Think of a woman in
the 1950s and chances are you’ve conjured up a mental image that combines Betty
Draper and a wasp-waisted woman in a pinny and a headscarf. There’s a daft
belief that all women in the 1950s ever did was wave their husbands off to
work, bake cakes and clean the house, and then make sure the kids were out of
the way when hubby got home again.
Well, Rachel Cooke’s
excellent new book Her Brilliant Career is here to stick two fingers up to that
idea. In it, Rachel has handpicked ten wonderfully diverse women from the 1950s
and celebrates each of them with a potted biography cataloguing their
achievements in the face of a society that wanted women to be seen and not
heard.
From chef Patience
Gray to architect Alison Smithson, film director Muriel Box and archaeologist
Jacquetta Hawkes… Rachel has collected together some truly inspiring women who,
in many instances, have been sadly forgotten under the weight of their many
male counterparts.

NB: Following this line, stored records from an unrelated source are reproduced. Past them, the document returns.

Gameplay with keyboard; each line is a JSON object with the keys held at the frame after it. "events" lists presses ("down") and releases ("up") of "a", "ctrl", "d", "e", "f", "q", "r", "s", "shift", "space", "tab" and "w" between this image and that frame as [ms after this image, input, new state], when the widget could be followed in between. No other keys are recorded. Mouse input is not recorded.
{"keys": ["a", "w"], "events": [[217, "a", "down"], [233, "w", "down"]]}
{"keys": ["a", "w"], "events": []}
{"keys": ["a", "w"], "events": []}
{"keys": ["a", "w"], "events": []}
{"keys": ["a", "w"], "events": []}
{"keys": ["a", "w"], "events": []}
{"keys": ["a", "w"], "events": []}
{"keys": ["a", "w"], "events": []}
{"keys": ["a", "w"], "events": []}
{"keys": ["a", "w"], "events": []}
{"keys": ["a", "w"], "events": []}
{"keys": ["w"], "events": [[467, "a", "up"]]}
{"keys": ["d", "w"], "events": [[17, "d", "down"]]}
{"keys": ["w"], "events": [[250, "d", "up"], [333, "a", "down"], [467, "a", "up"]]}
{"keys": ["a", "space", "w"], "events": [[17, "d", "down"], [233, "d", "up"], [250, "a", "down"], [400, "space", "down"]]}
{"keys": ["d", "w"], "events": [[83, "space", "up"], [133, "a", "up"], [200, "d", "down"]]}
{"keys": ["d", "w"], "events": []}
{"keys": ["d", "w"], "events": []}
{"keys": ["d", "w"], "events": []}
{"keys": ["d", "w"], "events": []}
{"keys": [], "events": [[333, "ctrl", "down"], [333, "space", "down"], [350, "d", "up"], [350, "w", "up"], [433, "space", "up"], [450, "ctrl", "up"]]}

But no more!
Her Brilliant Career
is deliciously readable and engrossing, and Rachel guides us through the highs
of these ten women’s achievements… while recognising that, at times, these were
flawed women, or not always likeable women. (In my experience, the most
interesting women are rarely the most well liked ones!)
The book also contains
a selection of photographs illustrating our ten women and the decade that
shaped them, many of which are little known to most people and bring a welcome
extra dimension to these mini biographies. The photo of Iris Murdoch looking
wildly purposeful beside her bed is easily my favourite – conjuring up a much
more impressive figure than the genius author we’ve sadly come to remember as a
fading fragile flower after her husband John’s posthumous biography of her
mental decline.
It’s important that we
remember the women who went before us and celebrate their achievements, which
allow us to do the things we take for granted today. With the announcement in
December 2013 from the Fawcett Society that this year, for the first time in
five years, the pay gap between women and men has further widened, books such
as Her Brilliant Career are a stark reminder of what has been achieved, but
also how far we still have to go to achieve equality.